A work that is easy to admire but often hard to love, Donizetti’s hard-edged little comedy is nowadays apt to make us uneasy. For all the brilliance of its music, its depiction of the amatory follies of age and the unthinking certainties of youth has a sardonic quality that tips towards cynicism and cruelty. Its shifting balance of sympathies makes it a difficult prospect for directors, and Michieletto’s modern-dress staging is hampered by uncertainties of tone and a busy quality that sometimes hinders its impact.

Paolo Fantin’s set presents us with the strip-lit framework of a house where we first encounter Terfel’s Pasquale getting ready for the day under the watchful eye of his elderly, chain-smoking maid, who resentfully flaps round him, helping him into his trousers and encasing his tummy in an alarming-looking corset. Olga Peretyatko’s Norina, who clearly has her eye on a glamorous lifestyle, works as a dresser in a fashion photographer’s studio, and later replaces Pasquale’s clutter with minimalist chic, presenting him with extravagant bills for the couture gowns she now gleefully wears. We don’t quite understand the reason for her attraction to Ioan Hotea’s Ernesto, played as a sulky brat, fond of his teddy bear, which flies in the face of the score, which presents him as a romantic dreamer. Markus Werba’s Malatesta, meanwhile, is a handsome if dangerous charmer, though his role as Pasquale’s doctor remains curiously ill-defined.

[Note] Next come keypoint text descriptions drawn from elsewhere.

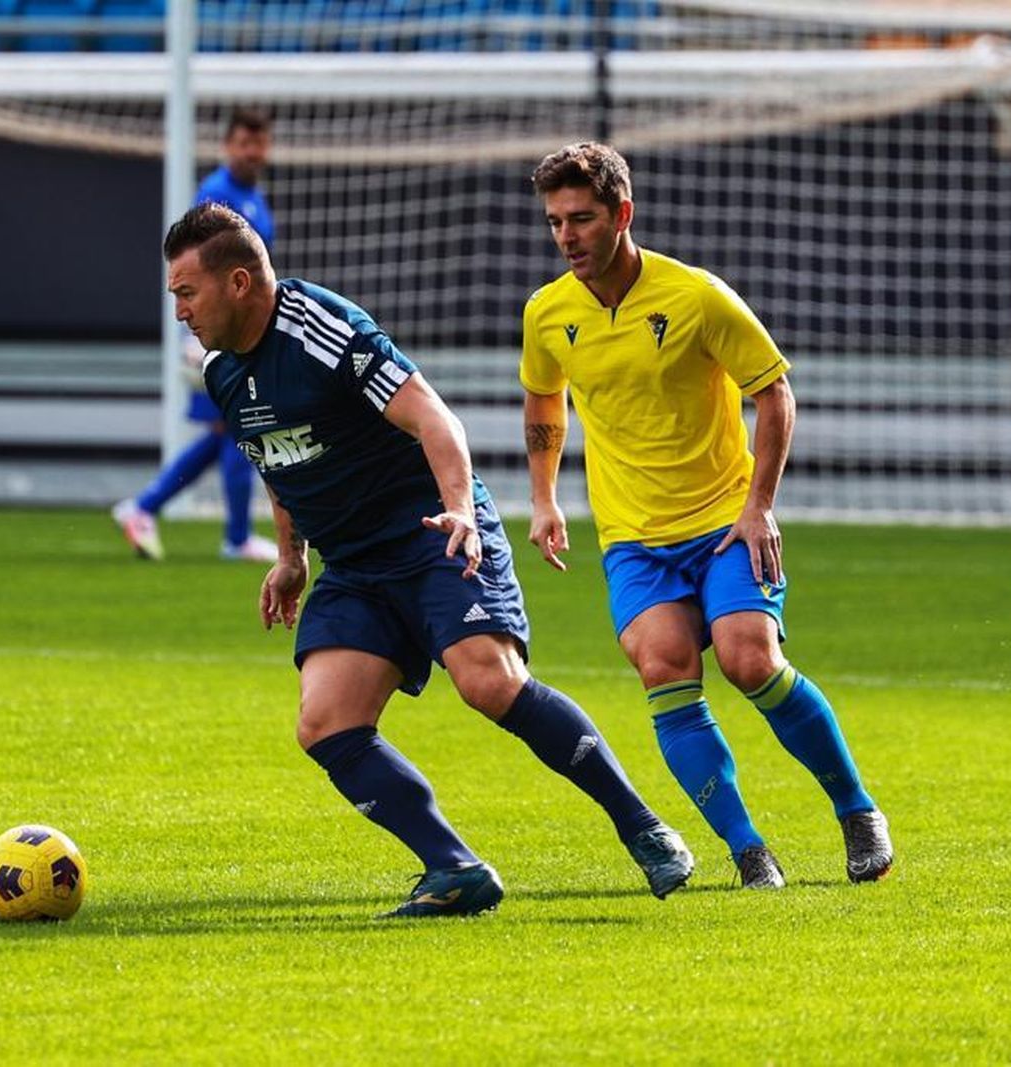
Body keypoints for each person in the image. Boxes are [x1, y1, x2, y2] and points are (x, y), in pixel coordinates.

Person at [164, 202, 696, 918]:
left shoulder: (322, 330)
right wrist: (290, 556)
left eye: (186, 293)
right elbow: (276, 459)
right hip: (353, 563)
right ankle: (454, 867)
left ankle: (644, 826)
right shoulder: (225, 372)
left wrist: (459, 511)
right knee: (326, 723)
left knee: (489, 680)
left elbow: (434, 418)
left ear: (236, 282)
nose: (179, 313)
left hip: (430, 529)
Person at [519, 142, 893, 889]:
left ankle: (856, 811)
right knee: (665, 666)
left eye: (582, 219)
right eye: (555, 221)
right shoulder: (548, 311)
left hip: (724, 518)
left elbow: (774, 391)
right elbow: (542, 399)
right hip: (633, 537)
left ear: (622, 214)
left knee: (750, 656)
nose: (566, 236)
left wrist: (760, 508)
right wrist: (544, 495)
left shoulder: (696, 296)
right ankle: (749, 852)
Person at [113, 108, 282, 563]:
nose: (253, 151)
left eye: (260, 142)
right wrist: (197, 335)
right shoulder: (217, 196)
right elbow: (198, 266)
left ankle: (144, 508)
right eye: (245, 142)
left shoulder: (255, 199)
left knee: (228, 432)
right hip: (220, 335)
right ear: (228, 146)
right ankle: (236, 537)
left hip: (239, 332)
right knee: (239, 430)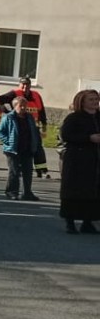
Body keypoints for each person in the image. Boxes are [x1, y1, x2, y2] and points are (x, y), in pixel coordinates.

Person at [58, 91, 100, 235]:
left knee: (94, 191)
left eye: (96, 99)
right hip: (77, 159)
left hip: (95, 160)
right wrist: (88, 138)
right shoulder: (74, 118)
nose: (95, 102)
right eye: (91, 99)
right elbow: (66, 135)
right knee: (74, 191)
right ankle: (70, 223)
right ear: (82, 102)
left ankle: (88, 223)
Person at [0, 101, 41, 201]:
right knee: (14, 171)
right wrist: (8, 142)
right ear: (15, 106)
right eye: (21, 106)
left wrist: (34, 143)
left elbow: (34, 131)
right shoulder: (8, 117)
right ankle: (12, 192)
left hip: (27, 148)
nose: (23, 108)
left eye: (25, 106)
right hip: (13, 150)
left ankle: (27, 193)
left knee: (28, 172)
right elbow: (0, 132)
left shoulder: (29, 117)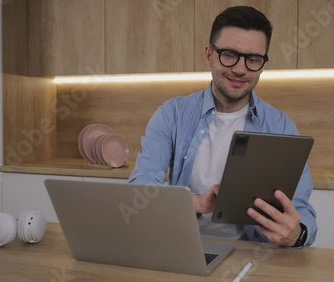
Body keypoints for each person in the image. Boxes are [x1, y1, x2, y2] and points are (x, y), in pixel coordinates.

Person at [129, 6, 317, 247]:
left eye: (253, 59)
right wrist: (194, 203)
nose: (240, 69)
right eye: (229, 54)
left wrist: (298, 234)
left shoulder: (281, 126)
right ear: (209, 55)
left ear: (263, 63)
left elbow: (301, 209)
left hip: (254, 256)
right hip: (181, 247)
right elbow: (141, 190)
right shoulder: (171, 114)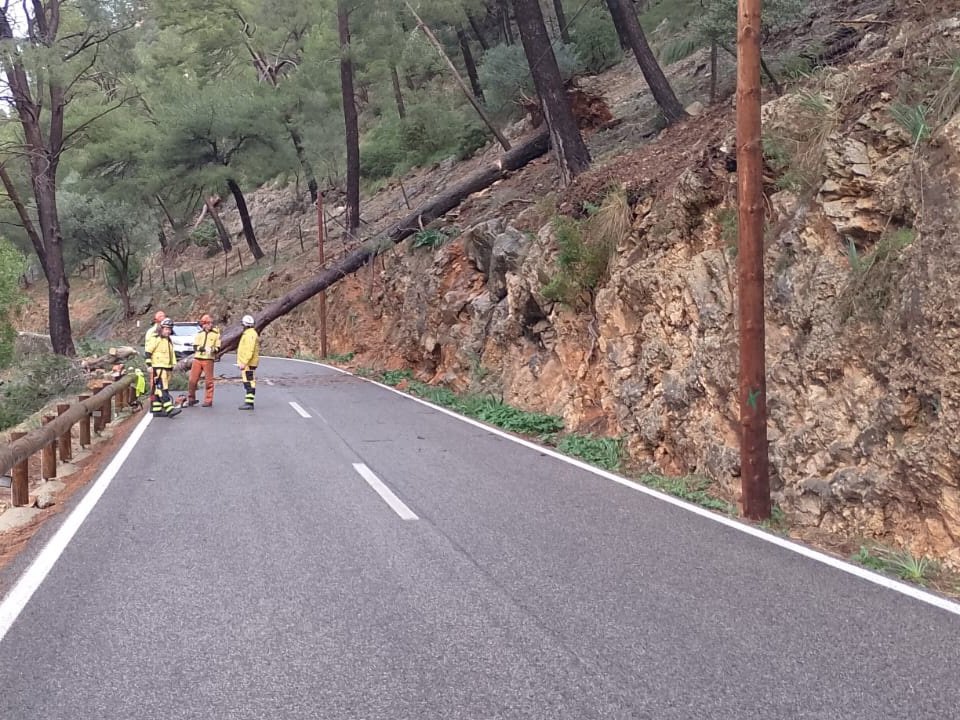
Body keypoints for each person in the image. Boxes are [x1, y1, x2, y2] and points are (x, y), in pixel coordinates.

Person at [146, 318, 182, 418]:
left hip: (166, 368)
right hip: (158, 368)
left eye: (169, 329)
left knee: (158, 389)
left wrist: (172, 366)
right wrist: (149, 365)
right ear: (161, 329)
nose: (168, 331)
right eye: (166, 329)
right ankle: (170, 409)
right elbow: (148, 352)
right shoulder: (156, 339)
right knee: (162, 389)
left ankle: (156, 410)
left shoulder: (168, 340)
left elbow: (170, 355)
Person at [187, 314, 221, 407]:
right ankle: (191, 398)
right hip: (197, 359)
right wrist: (202, 348)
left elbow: (218, 347)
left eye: (211, 323)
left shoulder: (215, 334)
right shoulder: (199, 334)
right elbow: (195, 346)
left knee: (209, 381)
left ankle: (208, 400)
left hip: (209, 359)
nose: (210, 325)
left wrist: (212, 349)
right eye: (208, 323)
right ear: (204, 324)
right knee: (192, 380)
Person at [237, 314, 260, 411]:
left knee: (249, 382)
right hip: (248, 363)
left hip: (248, 364)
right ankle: (249, 402)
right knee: (249, 381)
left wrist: (244, 362)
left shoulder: (250, 335)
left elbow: (249, 350)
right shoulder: (249, 333)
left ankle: (249, 403)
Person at [144, 310, 165, 410]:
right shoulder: (151, 332)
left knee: (163, 385)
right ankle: (154, 404)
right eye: (161, 317)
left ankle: (161, 402)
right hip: (154, 363)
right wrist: (149, 363)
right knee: (154, 386)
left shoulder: (166, 332)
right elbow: (148, 349)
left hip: (163, 364)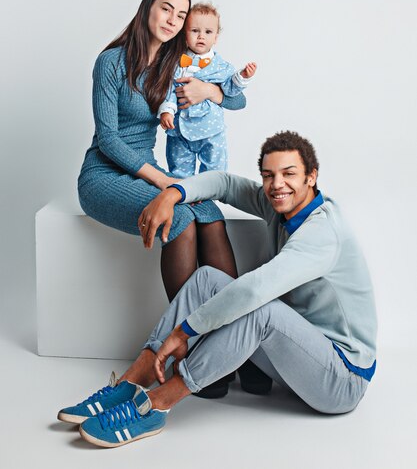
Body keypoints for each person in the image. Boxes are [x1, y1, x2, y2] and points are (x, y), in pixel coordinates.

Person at [59, 131, 377, 448]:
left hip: (342, 379)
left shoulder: (322, 232)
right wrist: (171, 194)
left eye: (289, 173)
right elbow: (225, 184)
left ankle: (155, 405)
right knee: (208, 277)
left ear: (312, 176)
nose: (277, 184)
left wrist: (184, 332)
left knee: (260, 311)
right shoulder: (281, 207)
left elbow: (254, 291)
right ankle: (133, 381)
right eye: (269, 175)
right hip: (298, 360)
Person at [77, 0, 244, 302]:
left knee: (208, 212)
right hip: (103, 176)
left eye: (181, 15)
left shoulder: (175, 63)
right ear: (147, 8)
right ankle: (181, 336)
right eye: (166, 8)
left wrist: (209, 91)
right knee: (179, 216)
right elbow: (109, 141)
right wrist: (168, 183)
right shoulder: (110, 62)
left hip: (147, 169)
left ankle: (233, 331)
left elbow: (238, 102)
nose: (172, 19)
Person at [158, 2, 257, 177]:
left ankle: (206, 196)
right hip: (179, 130)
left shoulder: (222, 67)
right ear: (184, 34)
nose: (201, 36)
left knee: (214, 171)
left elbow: (230, 91)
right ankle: (184, 195)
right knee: (179, 171)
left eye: (208, 32)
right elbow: (169, 89)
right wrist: (167, 111)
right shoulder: (175, 63)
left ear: (216, 37)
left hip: (211, 130)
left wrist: (242, 76)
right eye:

Markus Werba (Doctor Malatesta) and Olga Peretyatko (Norina) in Don Pasquale. Photograph: Tristram Kenton/The Guardian

Michieletto’s approach, however, is often overly fussy. An onstage camera crew films Norina’s fashion model posing, projecting the footage on to a screen at the back of the set, and later, under Malatesta’s direction, produces the evidence of Norina’s supposed infidelity which brings Pasquale’s mock marriage to an end. In act two, a puppet show accompanies the chorus’s gossip about Pasquale’s fortunes, leaving the discarded puppets for Terfel and Werba to play with during their patter duet. The whole thing, however, is curiously charmless and not nearly as funny as it might be, and the ending, with the enraged Pasquale confined to a wheelchair in a care home, bitter in the extreme.

Within the context, however, Terfel makes a fine, sympathetic Pasquale, deeply touching in his expressions of affection for Norina and genuinely heartbroken, and indeed heartbreaking, when she turns on him in act two. He sounds wonderful, singing with handsomely focused tone and brings considerable panache to his duet with Werba, which is denied its traditional encore here. Peretyatko negotiates Norina’s coloratura with great brilliance and security, though Hotea’s Ernesto sounded effortful on occasion on opening night. Werba’s voice has lost some of its lustre since I last heard him, though his singing remains attractively stylish. In the pit, Evelino Pidò conducts with admirable precision and grace.